By combining dynamic, time-resolved microclimate analysis under realistic sitting conditions with standardized laboratory testing, this study provides a thorough assessment of the thermo-physiological comfort of car seat-cover materials. Using air permeability, water vapor permeability, thermal resistance (Rct), evaporative resistance (Ret), and subjective microclimate measurements of temperature and relative humidity, six commercially relevant seat-cover materials representing woven, warp-knitted, and laminated polyester constructions were methodically evaluated.

The objective fabric tests verified that lamination and textile structure have a major impact on heat and moisture transfer, with more open constructions often showing lower resistance values and increased air and vapor permeability. The findings, however, also demonstrated that variations in standardized criteria by themselves were rather small and, in some situations, insufficient to discern material performance in terms of reported seated comfort. Deeper understanding of actual comfort behavior was made possible by the subjective microclimate measures. The materials showed noticeably differing temperature and humidity changes at the seat–body contact while sitting, despite similar laboratory-measured Rct and Ret values. While laminated systems demonstrated more heat and humidity accumulation, especially under increased mechanical loads, open textile architectures encouraged slower temperature rise and more efficient moisture dissipation. These results show that actual seated comfort is mostly determined by compression-induced changes in airflow and interior structure, which static fabric tests are unable to fully capture. This work’s main contribution is to show that, to obtain a meaningful assessment of vehicle seat comfort, dynamic microclimate evaluation must be included to established thermo-physiological measures. This study fills a significant research vacuum and offers a more trustworthy framework for assessing and comparing seat-cover materials by fusing objective material characterization with time-dependent microclimate data. The results of this work emphasize the significance of textile structure, lamination approach, and performance under load, providing useful recommendations for the design and selection of vehicle upholstery materials. To improve predictive models of automotive seating comfort. Future studies should extend this approach to longer sitting durations, varying ambient conditions, and larger subject groups to further enhance predictive models of automotive seating comfort.

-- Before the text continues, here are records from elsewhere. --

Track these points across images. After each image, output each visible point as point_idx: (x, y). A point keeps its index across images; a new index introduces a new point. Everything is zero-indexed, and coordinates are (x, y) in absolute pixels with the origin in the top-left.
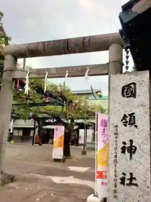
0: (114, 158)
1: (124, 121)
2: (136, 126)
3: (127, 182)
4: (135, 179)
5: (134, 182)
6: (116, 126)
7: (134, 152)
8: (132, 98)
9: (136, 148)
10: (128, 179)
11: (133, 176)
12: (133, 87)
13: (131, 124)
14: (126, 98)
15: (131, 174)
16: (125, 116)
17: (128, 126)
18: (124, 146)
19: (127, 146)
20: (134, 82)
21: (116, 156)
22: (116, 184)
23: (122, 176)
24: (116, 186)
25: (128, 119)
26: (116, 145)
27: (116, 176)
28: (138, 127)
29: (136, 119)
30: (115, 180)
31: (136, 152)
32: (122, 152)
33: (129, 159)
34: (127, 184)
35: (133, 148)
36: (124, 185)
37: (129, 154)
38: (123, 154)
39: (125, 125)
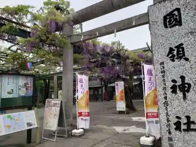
0: (164, 100)
1: (170, 55)
2: (187, 59)
3: (183, 127)
4: (193, 123)
5: (192, 126)
6: (162, 63)
7: (188, 91)
8: (177, 27)
9: (189, 85)
10: (184, 124)
11: (191, 120)
12: (177, 14)
13: (180, 58)
14: (169, 29)
15: (188, 117)
16: (171, 50)
17: (176, 60)
18: (174, 85)
19: (177, 84)
20: (178, 7)
21: (166, 98)
22: (169, 130)
23: (176, 120)
24: (170, 133)
25: (175, 52)
26: (165, 84)
27: (168, 121)
28: (190, 60)
29: (185, 50)
30: (169, 125)
31: (191, 90)
32: (173, 92)
33: (182, 100)
34: (184, 130)
35: (186, 85)
36: (180, 131)
37: (182, 93)
38: (174, 94)
39: (173, 60)
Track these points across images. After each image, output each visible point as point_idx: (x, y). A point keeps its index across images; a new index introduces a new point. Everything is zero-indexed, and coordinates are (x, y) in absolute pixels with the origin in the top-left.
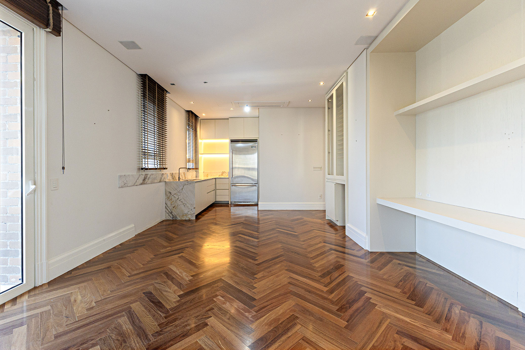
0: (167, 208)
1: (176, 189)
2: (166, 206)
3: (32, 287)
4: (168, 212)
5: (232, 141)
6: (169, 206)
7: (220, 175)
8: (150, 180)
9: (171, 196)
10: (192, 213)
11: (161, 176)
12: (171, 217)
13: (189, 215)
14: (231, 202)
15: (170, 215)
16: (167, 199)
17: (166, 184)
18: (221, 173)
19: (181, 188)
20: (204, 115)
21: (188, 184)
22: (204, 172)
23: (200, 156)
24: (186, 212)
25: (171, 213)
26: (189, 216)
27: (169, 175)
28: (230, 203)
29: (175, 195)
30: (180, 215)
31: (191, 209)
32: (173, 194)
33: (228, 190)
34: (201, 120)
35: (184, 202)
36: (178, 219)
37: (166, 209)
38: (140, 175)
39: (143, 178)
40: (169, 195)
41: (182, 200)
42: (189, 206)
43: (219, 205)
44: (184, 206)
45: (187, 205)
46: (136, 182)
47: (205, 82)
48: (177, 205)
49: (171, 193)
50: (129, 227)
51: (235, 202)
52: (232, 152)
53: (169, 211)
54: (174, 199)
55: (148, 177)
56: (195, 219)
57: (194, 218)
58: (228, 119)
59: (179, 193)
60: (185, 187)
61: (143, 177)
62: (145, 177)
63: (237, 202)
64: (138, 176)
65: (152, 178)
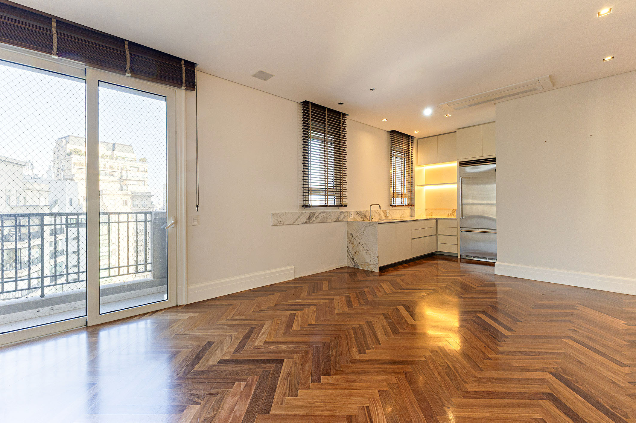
0: (349, 252)
1: (358, 231)
2: (348, 250)
3: (175, 305)
4: (349, 257)
5: (463, 164)
6: (351, 251)
7: (450, 214)
8: (318, 220)
9: (353, 239)
10: (375, 263)
11: (339, 215)
12: (352, 264)
13: (371, 265)
14: (461, 255)
15: (352, 261)
16: (349, 242)
17: (347, 224)
18: (451, 212)
19: (363, 230)
20: (416, 132)
21: (370, 226)
22: (426, 210)
23: (416, 188)
24: (368, 260)
25: (353, 259)
26: (372, 267)
27: (352, 213)
28: (459, 257)
29: (356, 238)
30: (362, 264)
31: (373, 258)
32: (354, 237)
33: (456, 237)
34: (418, 140)
35: (366, 248)
36: (360, 268)
37: (348, 255)
38: (302, 213)
39: (308, 217)
40: (351, 237)
41: (364, 245)
42: (371, 253)
43: (443, 257)
44: (366, 253)
45: (369, 251)
46: (297, 220)
47: (372, 89)
48: (358, 251)
49: (352, 235)
50: (289, 268)
51: (467, 256)
52: (461, 181)
53: (351, 258)
54: (355, 243)
55: (315, 216)
56: (378, 272)
57: (377, 270)
58: (456, 132)
59: (361, 236)
60: (367, 228)
61: (307, 215)
62: (310, 215)
63: (472, 257)
64: (300, 214)
65: (323, 217)
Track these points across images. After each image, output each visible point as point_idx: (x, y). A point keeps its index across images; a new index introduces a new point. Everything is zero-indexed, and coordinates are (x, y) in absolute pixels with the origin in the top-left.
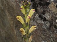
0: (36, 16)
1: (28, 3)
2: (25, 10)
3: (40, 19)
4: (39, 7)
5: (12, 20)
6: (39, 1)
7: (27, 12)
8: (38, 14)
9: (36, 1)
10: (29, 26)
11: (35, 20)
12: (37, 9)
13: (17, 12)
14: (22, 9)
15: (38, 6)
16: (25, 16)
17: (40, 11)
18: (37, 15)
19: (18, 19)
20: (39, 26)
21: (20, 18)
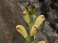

Based on the combined objective and subjective results, material M6 exhibited the most favorable overall thermo-physiological comfort performance, characterized by low temperature build-up and efficient moisture dissipation during seated conditions Materials M1 and M2 showed moderate comfort behavior, while laminated warp-knitted material M4 demonstrated the least favorable performance due to pronounced heat accumulation at the seat–body interface.